Reputation: 1970
I have first encounter operator overloading in .Net, long back I had used it in C++, but that was like overloading operators like "+", now I have suddenly scenario as below.
I have a struct AccessToken
:
[StructLayout(LayoutKind.Sequential)]
public struct AccessToken : IConvertible
{
private string _value;
public AccessToken(string encodedAccessToken)
{
this._value = encodedAccessToken;
}
public static implicit operator AccessToken(string encodedAccessToken)
{
return new AccessToken(encodedAccessToken);
}
}
I understood the first method is a constructor, but I was wondering exactly 2nd one is doing? Definitely some kind of operator overloading.
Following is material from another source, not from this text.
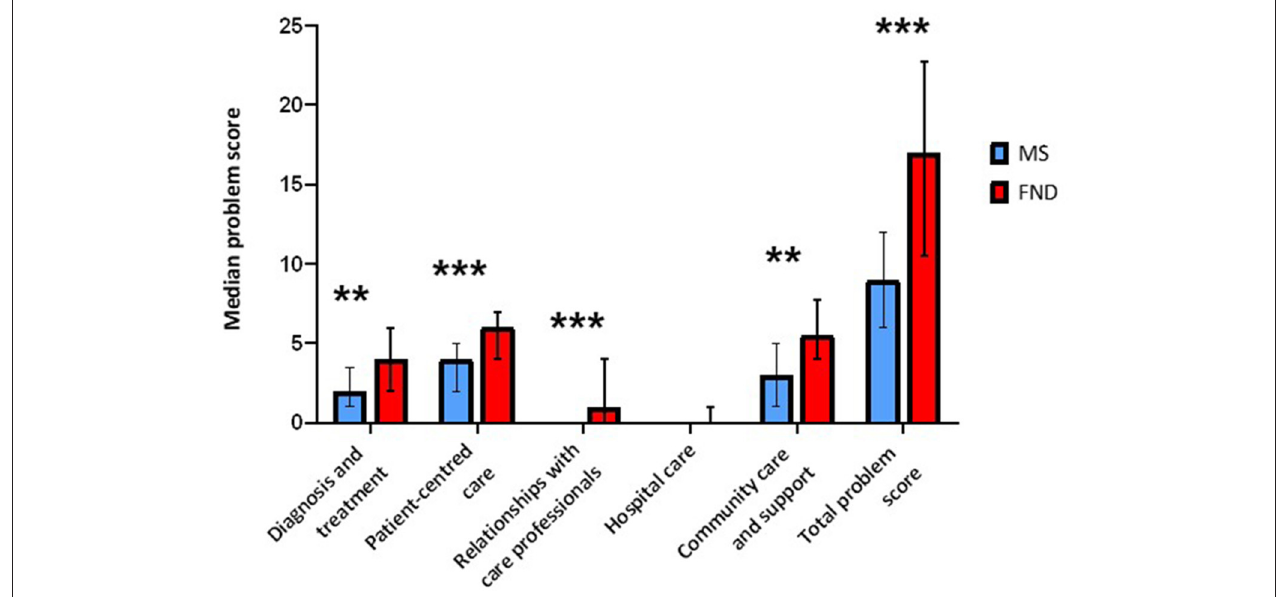
FIGURE 1 | Median problem scores for each patient group across all domains and in total. There were significant differences between the patient groups for all domains except the hospital care domain. Error bars represent the upper and lower quartiles of the median asterisks denote a significant difference in medians between the patient groups at the p < 0.050 level, with ** indicating significance at the p < 0.010 level and *** indicating significance at the p < 0.001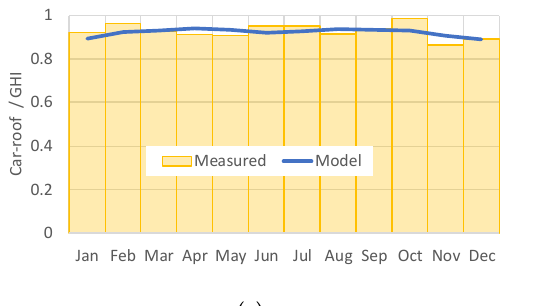
Table 2. Comparison of model and measurement (relative to GHI) by one-year monitoring of a passenger’s car.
I read http://msdn.microsoft.com/en-us/library/s53ehcz3(v=vs.71).aspx but could not get exact idea.
Upvotes: 2
Views: 135
Reputation: 15076
The implicit operator allows you to assign an instance of type A
to type B
with a conversion defined in type A
.
It can simplify your code a bit since you don't have to call conversion methods etc but can type B b = new A();
even though A
doesn't inherit B
.
I think it tends to introduce confusion though and prefer more explicit casts and conversions.
Upvotes: 0
Reputation: 1500365
It's an implicit conversion from string
to AccessToken
. So you could write:
string foo = "asdasd";
AccessToken token = foo;
That would invoke the second member - the implicit conversion operator. Without that being present, the above code wouldn't compile, as there would be no conversion available from string
to AccessToken
.
Personally I would advise you to be very careful with implicit conversions - they can make code much harder to understand. Just occasionally they can be very useful (LINQ to XML springs to mind) but I would normally just go with constructors or static factory methods.